During the holiday season, a common expression is "goodwill toward man."

Families and friends also try and avoid politics at the dinner table.

The two are crashing in on each other with hundreds of thousands of lives being impacted in the balance. Organizations that help keep the American dream alive for so many are coming to a breaking point. 

A team helped set up one of seven apartments for refugee families on a brisk December afternoon. This particular one is for an Afghan family of five who are a fraction of the numbers coming in to round out the Biden administration.

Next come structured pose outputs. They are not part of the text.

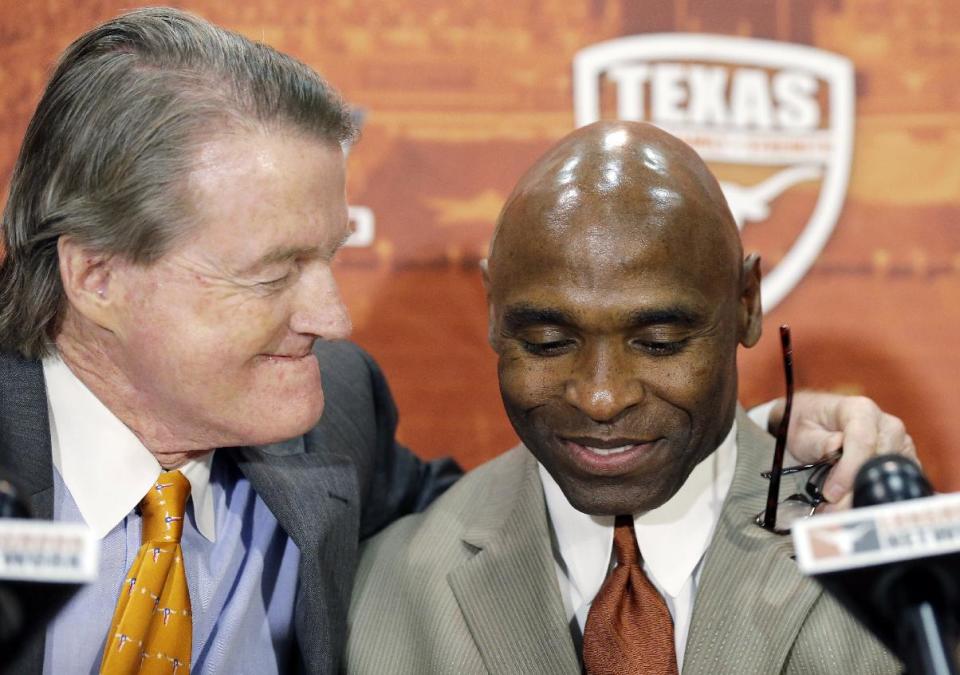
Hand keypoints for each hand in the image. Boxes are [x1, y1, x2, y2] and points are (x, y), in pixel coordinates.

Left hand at [769, 392, 917, 511]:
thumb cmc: (808, 424)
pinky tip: (852, 508)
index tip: (831, 493)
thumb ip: (818, 441)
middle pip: (879, 463)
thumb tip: (836, 446)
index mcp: (860, 410)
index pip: (863, 441)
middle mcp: (886, 424)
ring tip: (836, 512)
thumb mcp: (802, 430)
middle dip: (854, 492)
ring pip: (890, 478)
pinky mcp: (903, 461)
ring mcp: (899, 442)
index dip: (848, 471)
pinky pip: (896, 484)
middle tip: (831, 511)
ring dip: (863, 499)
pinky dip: (875, 499)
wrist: (815, 421)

"We are in a situation where it is all hands-on deck," said International Institute of Buffalo executive director Jennifer Rizzo-Choi. "They are trying to send 35,000 resettlement refugees in essentially the space of 60 days. And a small agency like the International Institute of Buffalo is now resettling three times the number of people that we normally do."

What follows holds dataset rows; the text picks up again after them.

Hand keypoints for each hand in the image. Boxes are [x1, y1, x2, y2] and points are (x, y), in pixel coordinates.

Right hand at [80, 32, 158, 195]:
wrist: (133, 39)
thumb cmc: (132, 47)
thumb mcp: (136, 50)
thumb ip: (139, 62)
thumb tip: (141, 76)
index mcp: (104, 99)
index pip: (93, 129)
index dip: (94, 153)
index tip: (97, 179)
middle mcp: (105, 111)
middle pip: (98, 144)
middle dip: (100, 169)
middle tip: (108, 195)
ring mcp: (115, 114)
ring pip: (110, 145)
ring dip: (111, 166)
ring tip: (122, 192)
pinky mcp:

The president sets the number of refugees admitted in a fiscal year – Biden’s final determination sits at 125,000. But with an incoming administration that vows to conduct the largest removal operation of undocumented immigrants in American history and bring back the controversial travel ban that barred people from Muslim-majority countries from entering the U.S., there’s fear it will be acted on costing thousands their chance at the American dream.

"The people who are coming here have been vetted by the United Nations to meet the refugee definition," Rizzo-Choi noted. "They've gone through the U.S. government process and have met the U.S. definition of a refugee. These are people who've been waiting for a very long time to get through what is referred to as the vetting process to come here. They didn't just show up and then everyone is put in through an asylum process." 

On top of having to hit crunch time resettling people at an accelerated rate, organizations like the institute also are on a mission to show the positive impacts a refugee can have on a community.

"After it factored in all of the amount of money given, invested into refugees that have arrived," Rizzo-Choi said. "So through agencies like ours, through welfare, benefits, all of those things, after you take all of that, and then you look at the gains that they have contributed to our community in our country, the net fiscal benefit of refugees in a 15 year period was $124 billion."

Rizzo-Choi cited a Health and Human Services study.

With a second Trump term on the horizon, the first four years included a four-month suspension of all refugee resettlement programs and several travel bans. With that comes a fear that resources to these organizations and refugees themselves are being curtailed. 

The institute and countless others are hoping they can get help with donations from manpower to furniture or even a monetary donation or two in the giving season.

"We want them to be able to call us for help," Rizzo-Choi said. "We want to help them get their first job and get their kids into school. We don't want them hiding in their apartment, afraid to go out because they think someone's going to show up to deport them in a mistake because they think they're out of status and have no papers. What can we do? Well, today we're setting up an apartment for family because we want them to feel welcome. We want them to know that Buffalo wants them, that we're going to help them, that someday they're going to become Americans and they're going to be part of our community. And they'll give back as well."

In the Buffalo-Niagara Metro area alone, $643.3 million were paid in taxes at the state and federal level by immigrants, according to the International Institute of Buffalo. When you think of other areas from Syracuse, Utica and New York City, that contribution compounds and that's more state and federal dollars that help all New Yorkers. The ask from the Institute and other organizations across the state? Help if and where you can.